I am 23 years old. What should be the ideal percentage of equity, debt and gold in my portfolio? How should I increase or decrease this share as I grow older?
Naveen Kukreja, Co-founder and CEO, Paisabazaar.com:
The ‘rule of 100’ is one of the most recommended agebased asset allocation strategies. An investor’s age is subtracted from 100 to determine the equity exposure in his portfolio, with the rest invested in fixed income and other asset classes. However, asset allocation should also factor in your risk appetite, time horizon of goals, liquidity needs, and investible surplus. For financial security, create an emergency fund to cover your unavoidable expenses for at least 6-12 months. You can park this money in liquid funds, short duration debt funds, or a sweep-in fixed deposit. Purchase adequate health insurance of at least Rs 30 lakh, and if you have dependants, buy term insurance that is 10-15 times your annual income. While you have not shared any details about your investible surplus, financial goals or risk appetite, I am assuming you have a high risk appetite, given your age. However, equity can be very volatile in the short term. Hence, any contribution towards financial goals maturing within three years should be parked in debt funds or fixed deposits offering 8% and above. The rest of your monthly investible surplus can be spread between equity mutual funds, fixed income instruments and gold instruments in the ratio of 80:15:5. For your fixed income portfolio, you can consider investing up to Rs 1.5 lakh a year in the PPF and the rest in high-yield bank fixed deposits. For your equity portfolio, distribute the monthy equity contribution equally among flexi-cap, large-cap index and aggressive hybrid fund categories, through SIPs. Invest in the sovereign gold bonds (SGB) through secondary markets for exposure to gold. Apart from capital appreciation, SGBs offer an interest income of 2.5% annually on the nominal value of investment. SGBs held in a demat account can be redeemed in the secondary market before their maturity and without any lock-in period. Make sure that you review your portfolio at least once a year, especially during steep market corrections, and rebalance your portfolio to restore the set asset allocation ratio. Continue with this asset allocation till your retirement and then increase the fixed income portion of your portfolio, if required, after factoring in your post-retirement income, accruals and monthly expenses.
I am a 28-year-old employee and my monthly income is Rs 44,000. I invest Rs 2,000 per month in mutual funds, Rs 5,000 in the PPF and Rs 4,000 in a recurring deposit. About 10% of my salary gets deducted for the NPS, and I also put in Rs 50,000 per year in life insurance. I want to invest more in mutual funds. How should I proceed?

- Data extract -
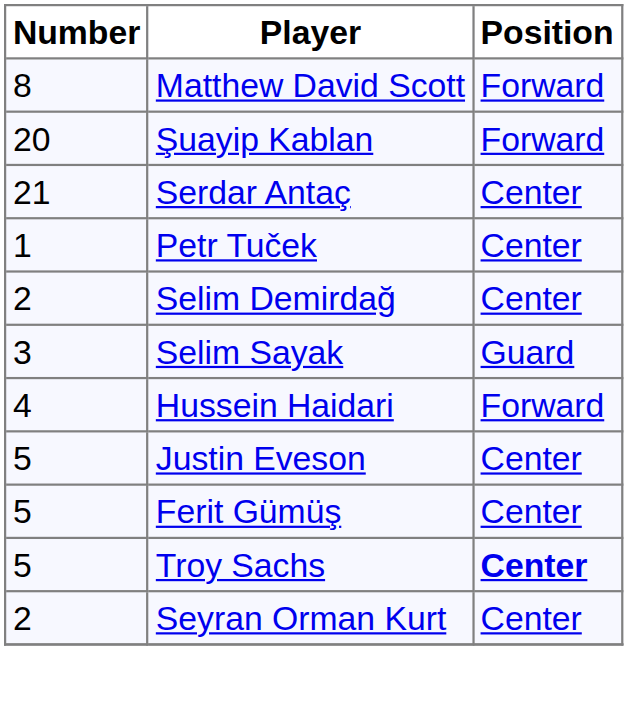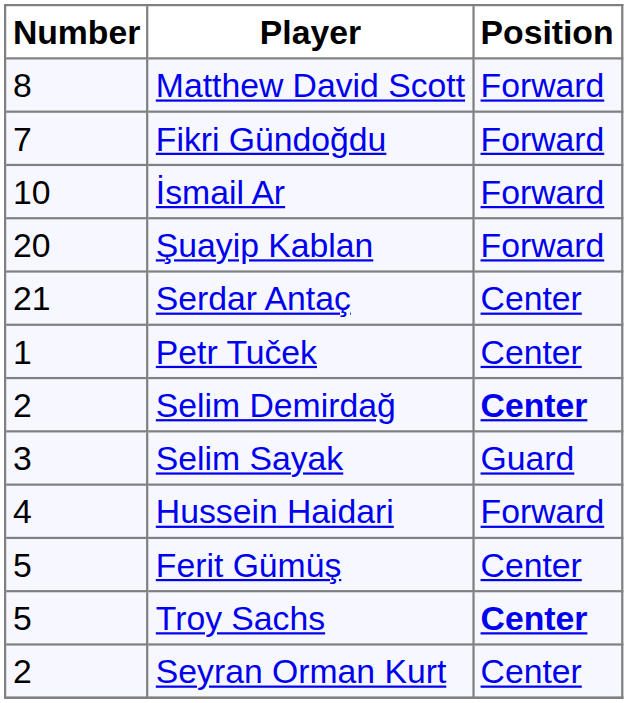+ row: 7 | Fikri Gündoğdu | Forward
+ row: 10 | İsmail Ar | Forward
Selim Demirdağ | Position: normal -> bold
- row: 5 | Justin Eveson | Center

- What you will do -
- A) Summarize the asset allocation advice in two sentences.
- B) Answer from the asset allocation advice:
(i) What is the minimum amount of health insurance it recommends?
(ii) What annual interest do sovereign gold bonds pay?
(iii) How much per year does it suggest investing in the PPF?
The listing has no connection to the text.

- Answers in order -
- A) The advice describes the "rule of 100," where age is subtracted from 100 to set equity exposure, but says allocation should also account for risk appetite, goal time horizons, liquidity needs and investible surplus, and recommends an emergency fund along with health and term insurance. Assuming a high risk appetite for a 23-year-old, it suggests keeping money for goals due within three years in debt funds or fixed deposits and splitting the rest 80:15:5 among equity mutual funds, fixed income and gold, with at least yearly reviews and rebalancing until retirement.

- B)
(i) At least Rs 30 lakh.
(ii) 2.5% annually on the nominal value of the investment.
(iii) Up to Rs 1.5 lakh a year.